» Entries provided:
— BEGIN —
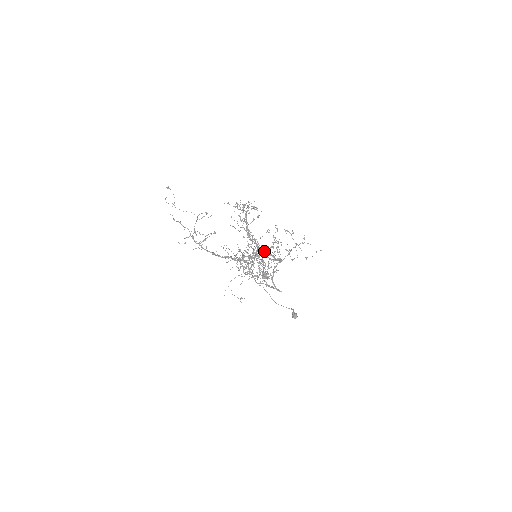
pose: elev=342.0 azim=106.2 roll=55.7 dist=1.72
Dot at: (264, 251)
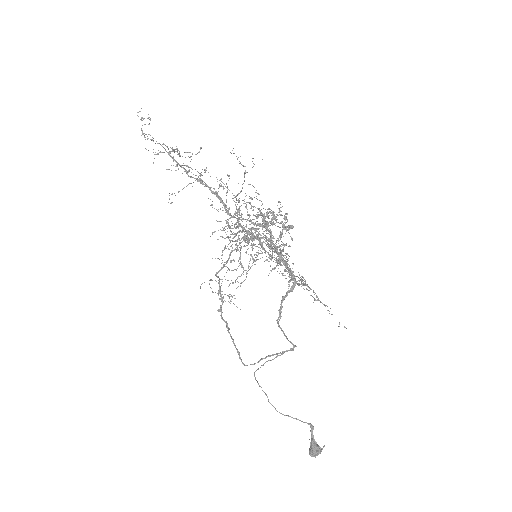
Dot at: occluded
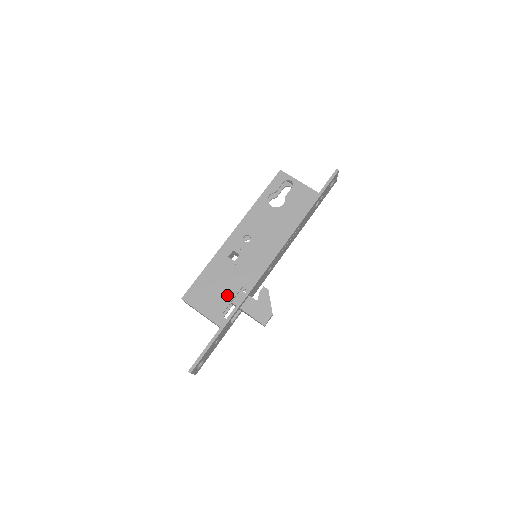
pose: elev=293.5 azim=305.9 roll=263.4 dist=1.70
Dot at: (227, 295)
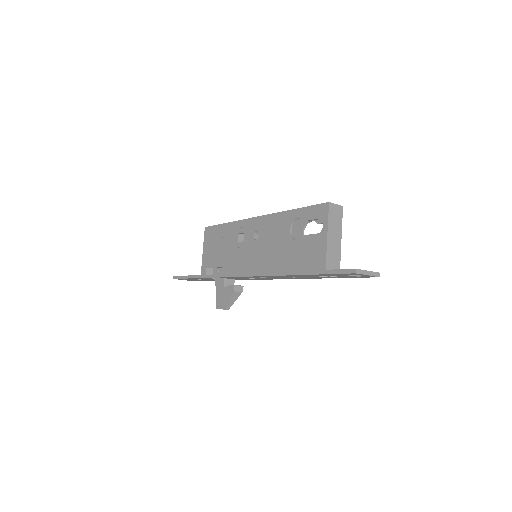
Dot at: (217, 260)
— END —
Reproduce all the text lines of the material above word for word, leaving out the pictures.

pose: elev=342.0 azim=106.2 roll=55.7 dist=1.72
Dot at: (264, 251)
Dot at: occluded
pose: elev=293.5 azim=305.9 roll=263.4 dist=1.70
Dot at: (227, 295)
Dot at: (217, 260)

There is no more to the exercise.